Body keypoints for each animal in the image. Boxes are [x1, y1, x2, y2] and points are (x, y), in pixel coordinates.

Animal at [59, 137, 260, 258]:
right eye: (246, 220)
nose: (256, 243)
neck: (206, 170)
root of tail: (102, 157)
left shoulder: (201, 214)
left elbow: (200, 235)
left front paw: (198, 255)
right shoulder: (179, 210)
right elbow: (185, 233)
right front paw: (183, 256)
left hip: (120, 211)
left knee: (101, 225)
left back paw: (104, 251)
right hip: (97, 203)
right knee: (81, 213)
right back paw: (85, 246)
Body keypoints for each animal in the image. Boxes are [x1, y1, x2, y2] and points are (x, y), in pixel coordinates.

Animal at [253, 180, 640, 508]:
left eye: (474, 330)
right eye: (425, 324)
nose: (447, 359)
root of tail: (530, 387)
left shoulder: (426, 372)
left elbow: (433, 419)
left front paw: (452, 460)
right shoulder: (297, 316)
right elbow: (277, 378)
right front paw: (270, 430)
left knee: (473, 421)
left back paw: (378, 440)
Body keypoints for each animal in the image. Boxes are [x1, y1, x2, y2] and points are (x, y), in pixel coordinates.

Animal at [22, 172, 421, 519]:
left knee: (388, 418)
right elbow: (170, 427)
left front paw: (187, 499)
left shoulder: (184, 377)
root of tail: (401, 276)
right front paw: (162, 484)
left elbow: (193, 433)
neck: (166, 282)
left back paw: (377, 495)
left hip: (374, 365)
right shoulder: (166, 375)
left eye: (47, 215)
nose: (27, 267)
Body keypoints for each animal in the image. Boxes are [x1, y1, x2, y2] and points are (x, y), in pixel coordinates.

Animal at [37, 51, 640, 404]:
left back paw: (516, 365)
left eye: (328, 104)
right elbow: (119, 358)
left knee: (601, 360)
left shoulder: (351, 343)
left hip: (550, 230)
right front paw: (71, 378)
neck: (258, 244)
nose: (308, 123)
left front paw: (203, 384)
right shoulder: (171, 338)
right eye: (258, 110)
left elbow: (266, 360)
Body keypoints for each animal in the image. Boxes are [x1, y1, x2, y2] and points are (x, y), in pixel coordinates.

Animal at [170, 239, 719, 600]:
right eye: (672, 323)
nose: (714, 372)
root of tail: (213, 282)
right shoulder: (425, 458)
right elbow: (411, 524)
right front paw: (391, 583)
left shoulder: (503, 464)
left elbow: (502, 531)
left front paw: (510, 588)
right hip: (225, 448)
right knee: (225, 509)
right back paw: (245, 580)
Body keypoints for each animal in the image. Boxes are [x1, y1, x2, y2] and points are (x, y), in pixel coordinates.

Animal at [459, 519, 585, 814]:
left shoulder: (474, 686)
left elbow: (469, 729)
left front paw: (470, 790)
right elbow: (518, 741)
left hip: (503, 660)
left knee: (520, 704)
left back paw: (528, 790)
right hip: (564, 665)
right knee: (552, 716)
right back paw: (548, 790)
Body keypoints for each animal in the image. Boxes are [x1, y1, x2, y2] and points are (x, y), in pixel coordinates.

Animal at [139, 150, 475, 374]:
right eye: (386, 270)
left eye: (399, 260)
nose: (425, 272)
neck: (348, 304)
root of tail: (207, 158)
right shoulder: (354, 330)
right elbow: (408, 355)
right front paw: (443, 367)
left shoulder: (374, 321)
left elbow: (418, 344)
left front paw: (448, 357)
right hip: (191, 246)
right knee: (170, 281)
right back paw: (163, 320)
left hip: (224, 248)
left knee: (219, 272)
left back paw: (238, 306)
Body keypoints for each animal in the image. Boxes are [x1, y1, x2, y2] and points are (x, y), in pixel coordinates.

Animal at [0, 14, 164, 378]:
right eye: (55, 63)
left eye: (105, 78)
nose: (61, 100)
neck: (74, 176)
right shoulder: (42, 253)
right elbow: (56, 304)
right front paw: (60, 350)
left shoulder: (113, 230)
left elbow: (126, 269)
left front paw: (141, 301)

Problem to work on: For the string "back", show each line of the entries above where it occurs.

Response box:
left back paw: (104, 251)
right back paw: (85, 246)
left back paw: (378, 440)
left back paw: (377, 495)
left back paw: (516, 365)
right back paw: (245, 580)
left back paw: (528, 790)
right back paw: (548, 790)
right back paw: (163, 320)
left back paw: (238, 306)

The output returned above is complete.